Within this material, how many lines include the word "shoulder"? Answer with a number and nothing more.

* Task data:

──────────────────────────────

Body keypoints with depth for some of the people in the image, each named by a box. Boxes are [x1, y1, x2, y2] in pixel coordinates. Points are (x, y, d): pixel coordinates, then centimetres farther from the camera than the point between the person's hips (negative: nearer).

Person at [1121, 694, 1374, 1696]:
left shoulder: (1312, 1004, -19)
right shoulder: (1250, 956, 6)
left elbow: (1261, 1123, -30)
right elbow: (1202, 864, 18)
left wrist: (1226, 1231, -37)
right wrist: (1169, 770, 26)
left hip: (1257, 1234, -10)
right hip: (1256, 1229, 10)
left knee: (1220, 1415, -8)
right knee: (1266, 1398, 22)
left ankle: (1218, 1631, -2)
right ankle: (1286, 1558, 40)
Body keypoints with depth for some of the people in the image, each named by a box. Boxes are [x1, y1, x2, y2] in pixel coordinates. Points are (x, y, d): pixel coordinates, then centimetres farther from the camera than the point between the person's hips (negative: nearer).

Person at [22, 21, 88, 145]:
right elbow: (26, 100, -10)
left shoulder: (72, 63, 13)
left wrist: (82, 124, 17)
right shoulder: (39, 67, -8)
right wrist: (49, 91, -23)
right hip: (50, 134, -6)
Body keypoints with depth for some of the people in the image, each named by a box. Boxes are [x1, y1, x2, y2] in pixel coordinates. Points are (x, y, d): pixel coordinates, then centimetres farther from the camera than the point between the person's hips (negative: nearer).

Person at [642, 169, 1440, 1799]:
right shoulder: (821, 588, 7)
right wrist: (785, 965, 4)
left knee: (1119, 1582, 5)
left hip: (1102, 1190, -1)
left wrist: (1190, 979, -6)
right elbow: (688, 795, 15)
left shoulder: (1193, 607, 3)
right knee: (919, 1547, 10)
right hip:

──────────────────────────────

* Exercise answer: 6